╭─ Supplied information

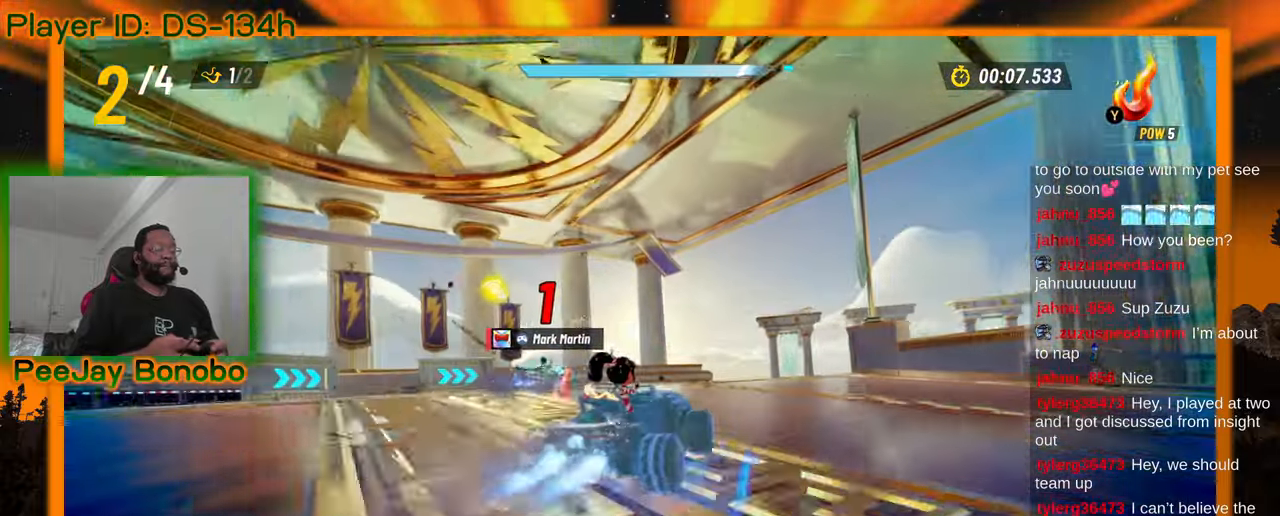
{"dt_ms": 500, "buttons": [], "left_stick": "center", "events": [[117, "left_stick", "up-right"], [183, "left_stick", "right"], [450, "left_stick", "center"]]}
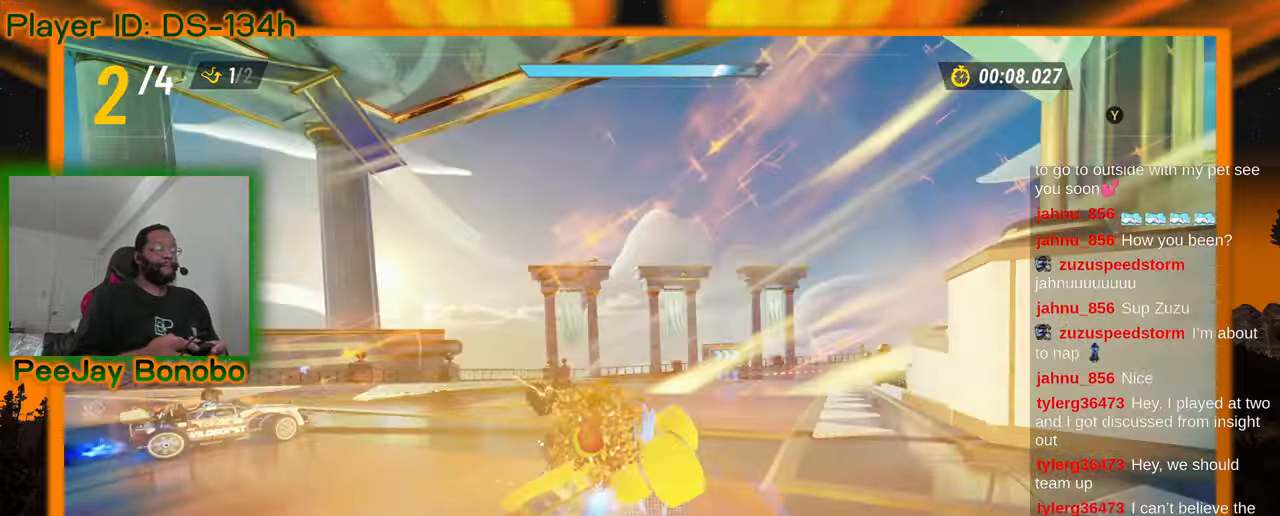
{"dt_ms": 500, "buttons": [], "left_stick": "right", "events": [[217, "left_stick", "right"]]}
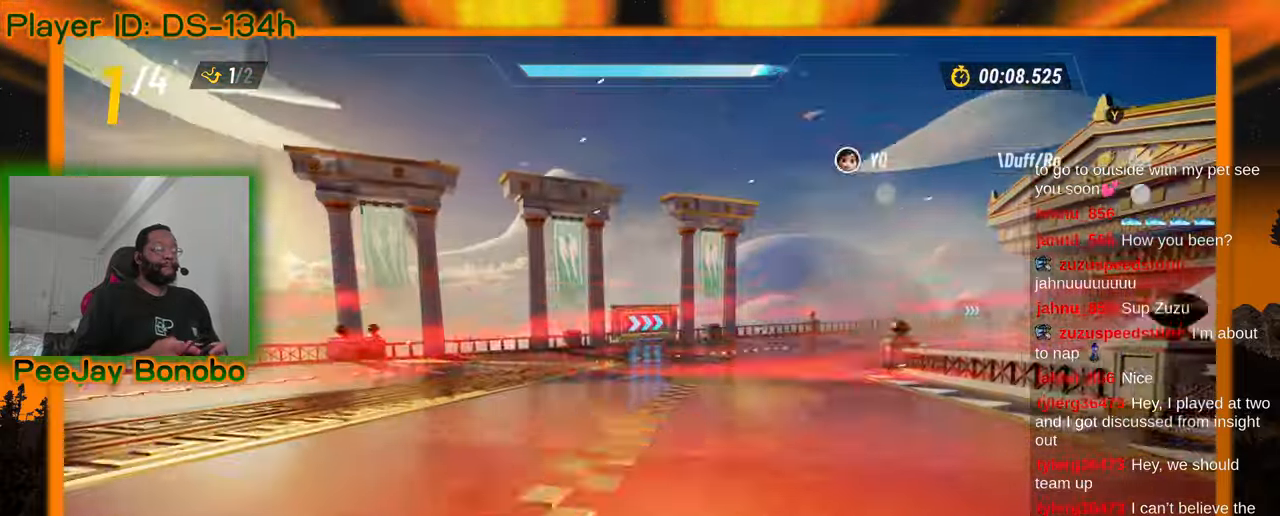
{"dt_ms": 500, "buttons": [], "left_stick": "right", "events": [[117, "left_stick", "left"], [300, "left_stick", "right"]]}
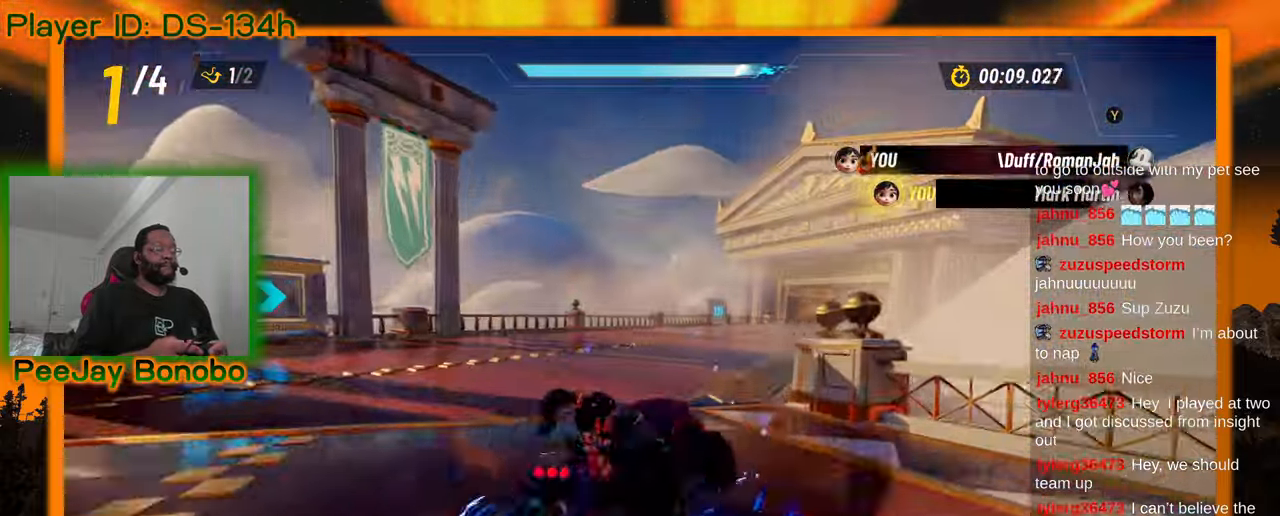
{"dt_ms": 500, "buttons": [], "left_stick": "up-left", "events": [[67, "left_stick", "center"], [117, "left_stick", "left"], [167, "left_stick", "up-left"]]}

╰─
╭─ Supplied information

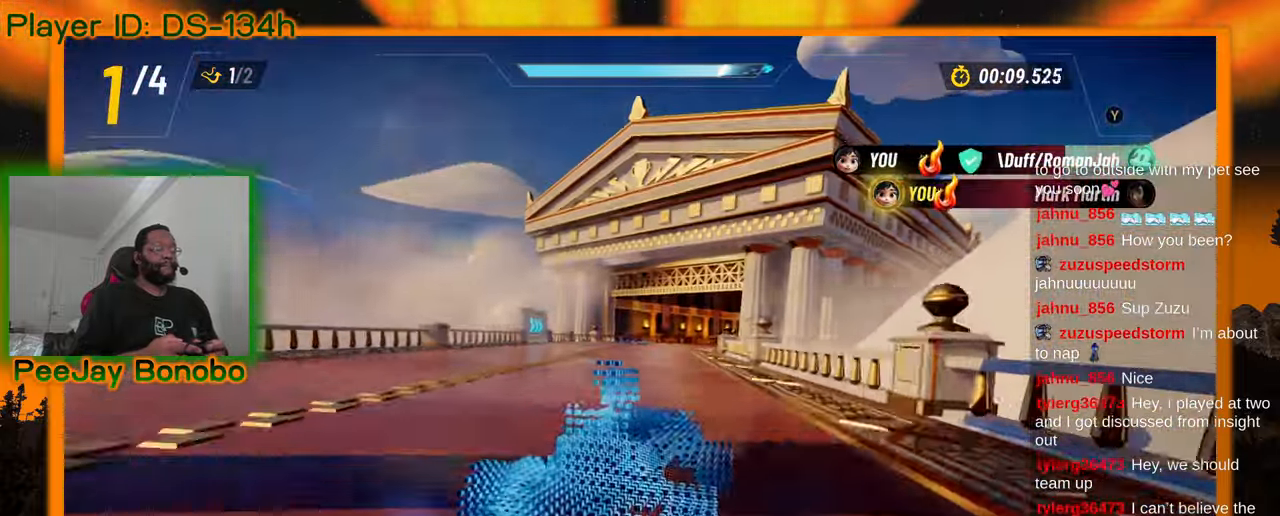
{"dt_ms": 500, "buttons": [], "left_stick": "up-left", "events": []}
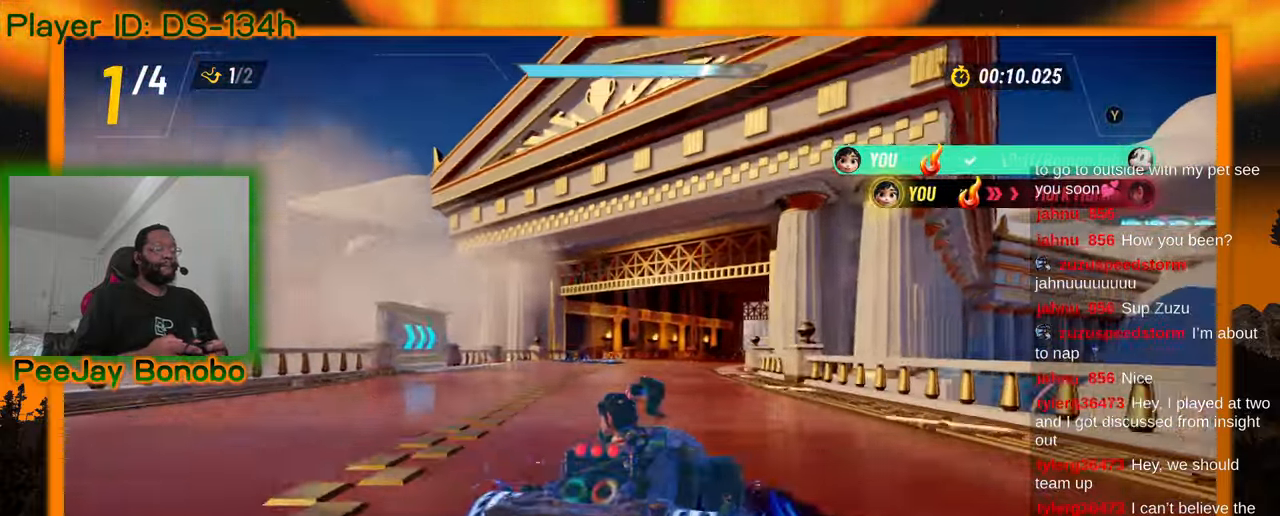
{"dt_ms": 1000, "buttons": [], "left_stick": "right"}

╰─

Directions for this task:
From the data, collect all lines where the string "events" appears.

Written answer:
{"dt_ms": 500, "buttons": [], "left_stick": "center", "events": [[117, "left_stick", "up-right"], [183, "left_stick", "right"], [450, "left_stick", "center"]]}
{"dt_ms": 500, "buttons": [], "left_stick": "right", "events": [[217, "left_stick", "right"]]}
{"dt_ms": 500, "buttons": [], "left_stick": "right", "events": [[117, "left_stick", "left"], [300, "left_stick", "right"]]}
{"dt_ms": 500, "buttons": [], "left_stick": "up-left", "events": [[67, "left_stick", "center"], [117, "left_stick", "left"], [167, "left_stick", "up-left"]]}
{"dt_ms": 500, "buttons": [], "left_stick": "up-left", "events": []}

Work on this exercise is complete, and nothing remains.